#### Exercise details:
When you copy the data that follows, reproduce every word exactly and leave out the images.

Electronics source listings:
○ ○ ○ ○ ○
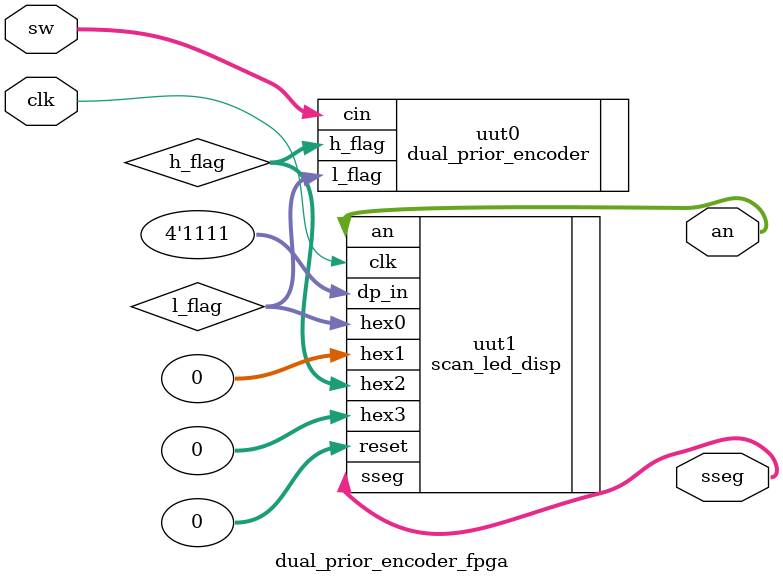
<source format=v>
module dual_prior_encoder_fpga(
    input clk,
    input [15:0] sw,
    output [3:0] an,
    output [7:0] sseg
);

wire [3:0] h_flag,l_flag;

dual_prior_encoder uut0(.cin(sw),.h_flag(h_flag),.l_flag(l_flag));
scan_led_disp uut1 (.clk(clk),.reset(0),.hex3(0),.hex2(h_flag),.hex1(0),.hex0(l_flag),.dp_in(4'b1111),.an(an),.sseg(sseg));
endmodule
</source>
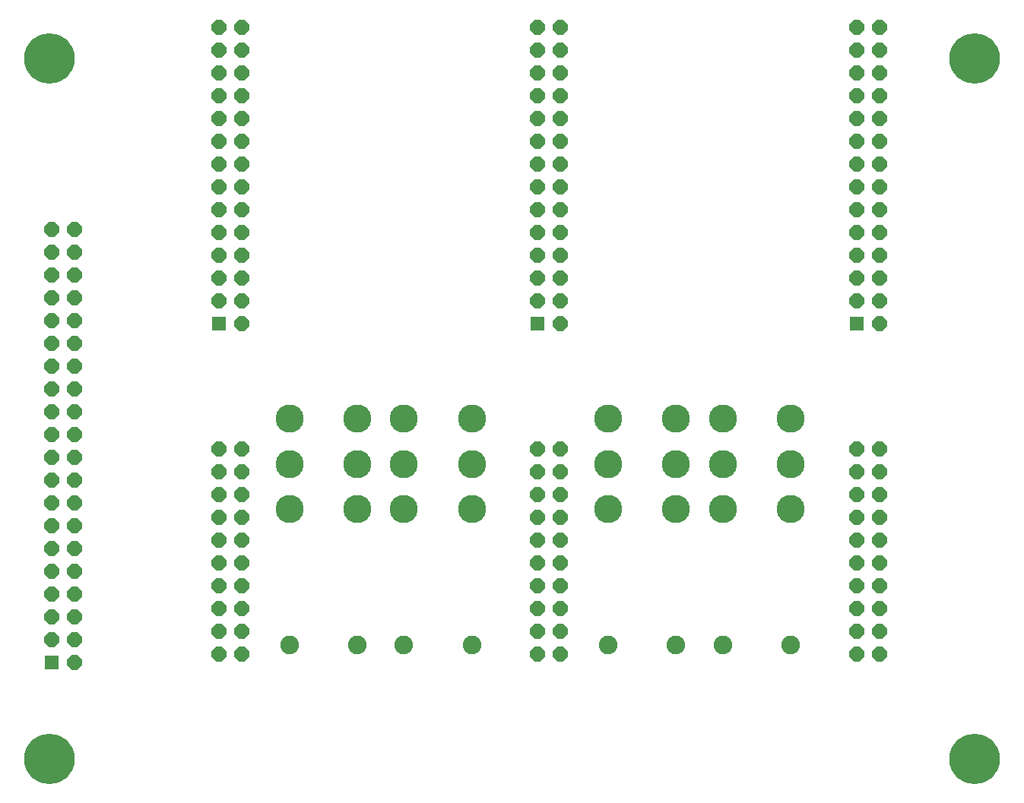
<source format=gbs>
G75*
%MOIN*%
%OFA0B0*%
%FSLAX25Y25*%
%IPPOS*%
%LPD*%
%AMOC8*
5,1,8,0,0,1.08239X$1,22.5*
%
%ADD10C,0.12311*%
%ADD11C,0.08177*%
%ADD12OC8,0.06406*%
%ADD13R,0.06406X0.06406*%
%ADD14C,0.22154*%
D10*
X0172752Y0145902D03*
X0172752Y0165744D03*
X0172752Y0185587D03*
X0202516Y0185587D03*
X0222949Y0185587D03*
X0222949Y0165744D03*
X0202516Y0165744D03*
X0202516Y0145902D03*
X0222949Y0145902D03*
X0252713Y0145902D03*
X0252713Y0165744D03*
X0252713Y0185587D03*
X0312516Y0185587D03*
X0312516Y0165744D03*
X0312516Y0145902D03*
X0342280Y0145902D03*
X0362713Y0145902D03*
X0362713Y0165744D03*
X0342280Y0165744D03*
X0342280Y0185587D03*
X0362713Y0185587D03*
X0392476Y0185587D03*
X0392476Y0165744D03*
X0392476Y0145902D03*
D11*
X0392476Y0086374D03*
X0362713Y0086374D03*
X0342280Y0086374D03*
X0312516Y0086374D03*
X0252713Y0086374D03*
X0222949Y0086374D03*
X0202516Y0086374D03*
X0172752Y0086374D03*
D12*
X0151807Y0082319D03*
X0141807Y0082319D03*
X0141807Y0092319D03*
X0141807Y0102319D03*
X0151807Y0102319D03*
X0151807Y0092319D03*
X0151807Y0112319D03*
X0151807Y0122319D03*
X0141807Y0122319D03*
X0141807Y0112319D03*
X0141807Y0132319D03*
X0141807Y0142319D03*
X0151807Y0142319D03*
X0151807Y0132319D03*
X0151807Y0152319D03*
X0151807Y0162319D03*
X0141807Y0162319D03*
X0141807Y0152319D03*
X0141807Y0172319D03*
X0151807Y0172319D03*
X0151807Y0227516D03*
X0151807Y0237516D03*
X0141807Y0237516D03*
X0141807Y0247516D03*
X0141807Y0257516D03*
X0151807Y0257516D03*
X0151807Y0247516D03*
X0151807Y0267516D03*
X0151807Y0277516D03*
X0141807Y0277516D03*
X0141807Y0267516D03*
X0141807Y0287516D03*
X0141807Y0297516D03*
X0151807Y0297516D03*
X0151807Y0287516D03*
X0151807Y0307516D03*
X0151807Y0317516D03*
X0141807Y0317516D03*
X0141807Y0307516D03*
X0141807Y0327516D03*
X0141807Y0337516D03*
X0151807Y0337516D03*
X0151807Y0327516D03*
X0151807Y0347516D03*
X0151807Y0357516D03*
X0141807Y0357516D03*
X0141807Y0347516D03*
X0078343Y0268776D03*
X0078343Y0258776D03*
X0068343Y0258776D03*
X0068343Y0268776D03*
X0068343Y0248776D03*
X0078343Y0248776D03*
X0078343Y0238776D03*
X0068343Y0238776D03*
X0068343Y0228776D03*
X0078343Y0228776D03*
X0078343Y0218776D03*
X0068343Y0218776D03*
X0068343Y0208776D03*
X0078343Y0208776D03*
X0078343Y0198776D03*
X0068343Y0198776D03*
X0068343Y0188776D03*
X0078343Y0188776D03*
X0078343Y0178776D03*
X0078343Y0168776D03*
X0068343Y0168776D03*
X0068343Y0178776D03*
X0068343Y0158776D03*
X0078343Y0158776D03*
X0078343Y0148776D03*
X0068343Y0148776D03*
X0068343Y0138776D03*
X0078343Y0138776D03*
X0078343Y0128776D03*
X0068343Y0128776D03*
X0068343Y0118776D03*
X0078343Y0118776D03*
X0078343Y0108776D03*
X0068343Y0108776D03*
X0068343Y0098776D03*
X0078343Y0098776D03*
X0078343Y0088776D03*
X0068343Y0088776D03*
X0078343Y0078776D03*
X0281571Y0082319D03*
X0291571Y0082319D03*
X0291571Y0092319D03*
X0291571Y0102319D03*
X0281571Y0102319D03*
X0281571Y0092319D03*
X0281571Y0112319D03*
X0291571Y0112319D03*
X0291571Y0122319D03*
X0281571Y0122319D03*
X0281571Y0132319D03*
X0291571Y0132319D03*
X0291571Y0142319D03*
X0281571Y0142319D03*
X0281571Y0152319D03*
X0291571Y0152319D03*
X0291571Y0162319D03*
X0281571Y0162319D03*
X0281571Y0172319D03*
X0291571Y0172319D03*
X0291571Y0227516D03*
X0291571Y0237516D03*
X0281571Y0237516D03*
X0281571Y0247516D03*
X0281571Y0257516D03*
X0291571Y0257516D03*
X0291571Y0247516D03*
X0291571Y0267516D03*
X0291571Y0277516D03*
X0281571Y0277516D03*
X0281571Y0267516D03*
X0281571Y0287516D03*
X0281571Y0297516D03*
X0291571Y0297516D03*
X0291571Y0287516D03*
X0291571Y0307516D03*
X0291571Y0317516D03*
X0281571Y0317516D03*
X0281571Y0307516D03*
X0281571Y0327516D03*
X0281571Y0337516D03*
X0291571Y0337516D03*
X0291571Y0327516D03*
X0291571Y0347516D03*
X0291571Y0357516D03*
X0281571Y0357516D03*
X0281571Y0347516D03*
X0421335Y0347516D03*
X0431335Y0347516D03*
X0431335Y0357516D03*
X0421335Y0357516D03*
X0421335Y0337516D03*
X0431335Y0337516D03*
X0431335Y0327516D03*
X0421335Y0327516D03*
X0421335Y0317516D03*
X0431335Y0317516D03*
X0431335Y0307516D03*
X0421335Y0307516D03*
X0421335Y0297516D03*
X0431335Y0297516D03*
X0431335Y0287516D03*
X0421335Y0287516D03*
X0421335Y0277516D03*
X0431335Y0277516D03*
X0431335Y0267516D03*
X0421335Y0267516D03*
X0421335Y0257516D03*
X0431335Y0257516D03*
X0431335Y0247516D03*
X0421335Y0247516D03*
X0421335Y0237516D03*
X0431335Y0237516D03*
X0431335Y0227516D03*
X0431335Y0172319D03*
X0421335Y0172319D03*
X0421335Y0162319D03*
X0431335Y0162319D03*
X0431335Y0152319D03*
X0421335Y0152319D03*
X0421335Y0142319D03*
X0431335Y0142319D03*
X0431335Y0132319D03*
X0421335Y0132319D03*
X0421335Y0122319D03*
X0431335Y0122319D03*
X0431335Y0112319D03*
X0421335Y0112319D03*
X0421335Y0102319D03*
X0431335Y0102319D03*
X0431335Y0092319D03*
X0421335Y0092319D03*
X0421335Y0082319D03*
X0431335Y0082319D03*
D13*
X0421335Y0227516D03*
X0281571Y0227516D03*
X0141807Y0227516D03*
X0068343Y0078776D03*
D14*
X0067555Y0036492D03*
X0067555Y0343579D03*
X0473067Y0343579D03*
X0473067Y0036492D03*
M02*

</source>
○ ○ ○ ○ ○
#### Written solution:
<source format=v>
module dual_prior_encoder_fpga(
    input clk,
    input [15:0] sw,
    output [3:0] an,
    output [7:0] sseg
);

wire [3:0] h_flag,l_flag;

dual_prior_encoder uut0(.cin(sw),.h_flag(h_flag),.l_flag(l_flag));
scan_led_disp uut1 (.clk(clk),.reset(0),.hex3(0),.hex2(h_flag),.hex1(0),.hex0(l_flag),.dp_in(4'b1111),.an(an),.sseg(sseg));
endmodule
</source>
<source format=gbs>
G75*
%MOIN*%
%OFA0B0*%
%FSLAX25Y25*%
%IPPOS*%
%LPD*%
%AMOC8*
5,1,8,0,0,1.08239X$1,22.5*
%
%ADD10C,0.12311*%
%ADD11C,0.08177*%
%ADD12OC8,0.06406*%
%ADD13R,0.06406X0.06406*%
%ADD14C,0.22154*%
D10*
X0172752Y0145902D03*
X0172752Y0165744D03*
X0172752Y0185587D03*
X0202516Y0185587D03*
X0222949Y0185587D03*
X0222949Y0165744D03*
X0202516Y0165744D03*
X0202516Y0145902D03*
X0222949Y0145902D03*
X0252713Y0145902D03*
X0252713Y0165744D03*
X0252713Y0185587D03*
X0312516Y0185587D03*
X0312516Y0165744D03*
X0312516Y0145902D03*
X0342280Y0145902D03*
X0362713Y0145902D03*
X0362713Y0165744D03*
X0342280Y0165744D03*
X0342280Y0185587D03*
X0362713Y0185587D03*
X0392476Y0185587D03*
X0392476Y0165744D03*
X0392476Y0145902D03*
D11*
X0392476Y0086374D03*
X0362713Y0086374D03*
X0342280Y0086374D03*
X0312516Y0086374D03*
X0252713Y0086374D03*
X0222949Y0086374D03*
X0202516Y0086374D03*
X0172752Y0086374D03*
D12*
X0151807Y0082319D03*
X0141807Y0082319D03*
X0141807Y0092319D03*
X0141807Y0102319D03*
X0151807Y0102319D03*
X0151807Y0092319D03*
X0151807Y0112319D03*
X0151807Y0122319D03*
X0141807Y0122319D03*
X0141807Y0112319D03*
X0141807Y0132319D03*
X0141807Y0142319D03*
X0151807Y0142319D03*
X0151807Y0132319D03*
X0151807Y0152319D03*
X0151807Y0162319D03*
X0141807Y0162319D03*
X0141807Y0152319D03*
X0141807Y0172319D03*
X0151807Y0172319D03*
X0151807Y0227516D03*
X0151807Y0237516D03*
X0141807Y0237516D03*
X0141807Y0247516D03*
X0141807Y0257516D03*
X0151807Y0257516D03*
X0151807Y0247516D03*
X0151807Y0267516D03*
X0151807Y0277516D03*
X0141807Y0277516D03*
X0141807Y0267516D03*
X0141807Y0287516D03*
X0141807Y0297516D03*
X0151807Y0297516D03*
X0151807Y0287516D03*
X0151807Y0307516D03*
X0151807Y0317516D03*
X0141807Y0317516D03*
X0141807Y0307516D03*
X0141807Y0327516D03*
X0141807Y0337516D03*
X0151807Y0337516D03*
X0151807Y0327516D03*
X0151807Y0347516D03*
X0151807Y0357516D03*
X0141807Y0357516D03*
X0141807Y0347516D03*
X0078343Y0268776D03*
X0078343Y0258776D03*
X0068343Y0258776D03*
X0068343Y0268776D03*
X0068343Y0248776D03*
X0078343Y0248776D03*
X0078343Y0238776D03*
X0068343Y0238776D03*
X0068343Y0228776D03*
X0078343Y0228776D03*
X0078343Y0218776D03*
X0068343Y0218776D03*
X0068343Y0208776D03*
X0078343Y0208776D03*
X0078343Y0198776D03*
X0068343Y0198776D03*
X0068343Y0188776D03*
X0078343Y0188776D03*
X0078343Y0178776D03*
X0078343Y0168776D03*
X0068343Y0168776D03*
X0068343Y0178776D03*
X0068343Y0158776D03*
X0078343Y0158776D03*
X0078343Y0148776D03*
X0068343Y0148776D03*
X0068343Y0138776D03*
X0078343Y0138776D03*
X0078343Y0128776D03*
X0068343Y0128776D03*
X0068343Y0118776D03*
X0078343Y0118776D03*
X0078343Y0108776D03*
X0068343Y0108776D03*
X0068343Y0098776D03*
X0078343Y0098776D03*
X0078343Y0088776D03*
X0068343Y0088776D03*
X0078343Y0078776D03*
X0281571Y0082319D03*
X0291571Y0082319D03*
X0291571Y0092319D03*
X0291571Y0102319D03*
X0281571Y0102319D03*
X0281571Y0092319D03*
X0281571Y0112319D03*
X0291571Y0112319D03*
X0291571Y0122319D03*
X0281571Y0122319D03*
X0281571Y0132319D03*
X0291571Y0132319D03*
X0291571Y0142319D03*
X0281571Y0142319D03*
X0281571Y0152319D03*
X0291571Y0152319D03*
X0291571Y0162319D03*
X0281571Y0162319D03*
X0281571Y0172319D03*
X0291571Y0172319D03*
X0291571Y0227516D03*
X0291571Y0237516D03*
X0281571Y0237516D03*
X0281571Y0247516D03*
X0281571Y0257516D03*
X0291571Y0257516D03*
X0291571Y0247516D03*
X0291571Y0267516D03*
X0291571Y0277516D03*
X0281571Y0277516D03*
X0281571Y0267516D03*
X0281571Y0287516D03*
X0281571Y0297516D03*
X0291571Y0297516D03*
X0291571Y0287516D03*
X0291571Y0307516D03*
X0291571Y0317516D03*
X0281571Y0317516D03*
X0281571Y0307516D03*
X0281571Y0327516D03*
X0281571Y0337516D03*
X0291571Y0337516D03*
X0291571Y0327516D03*
X0291571Y0347516D03*
X0291571Y0357516D03*
X0281571Y0357516D03*
X0281571Y0347516D03*
X0421335Y0347516D03*
X0431335Y0347516D03*
X0431335Y0357516D03*
X0421335Y0357516D03*
X0421335Y0337516D03*
X0431335Y0337516D03*
X0431335Y0327516D03*
X0421335Y0327516D03*
X0421335Y0317516D03*
X0431335Y0317516D03*
X0431335Y0307516D03*
X0421335Y0307516D03*
X0421335Y0297516D03*
X0431335Y0297516D03*
X0431335Y0287516D03*
X0421335Y0287516D03*
X0421335Y0277516D03*
X0431335Y0277516D03*
X0431335Y0267516D03*
X0421335Y0267516D03*
X0421335Y0257516D03*
X0431335Y0257516D03*
X0431335Y0247516D03*
X0421335Y0247516D03*
X0421335Y0237516D03*
X0431335Y0237516D03*
X0431335Y0227516D03*
X0431335Y0172319D03*
X0421335Y0172319D03*
X0421335Y0162319D03*
X0431335Y0162319D03*
X0431335Y0152319D03*
X0421335Y0152319D03*
X0421335Y0142319D03*
X0431335Y0142319D03*
X0431335Y0132319D03*
X0421335Y0132319D03*
X0421335Y0122319D03*
X0431335Y0122319D03*
X0431335Y0112319D03*
X0421335Y0112319D03*
X0421335Y0102319D03*
X0431335Y0102319D03*
X0431335Y0092319D03*
X0421335Y0092319D03*
X0421335Y0082319D03*
X0431335Y0082319D03*
D13*
X0421335Y0227516D03*
X0281571Y0227516D03*
X0141807Y0227516D03*
X0068343Y0078776D03*
D14*
X0067555Y0036492D03*
X0067555Y0343579D03*
X0473067Y0343579D03*
X0473067Y0036492D03*
M02*

</source>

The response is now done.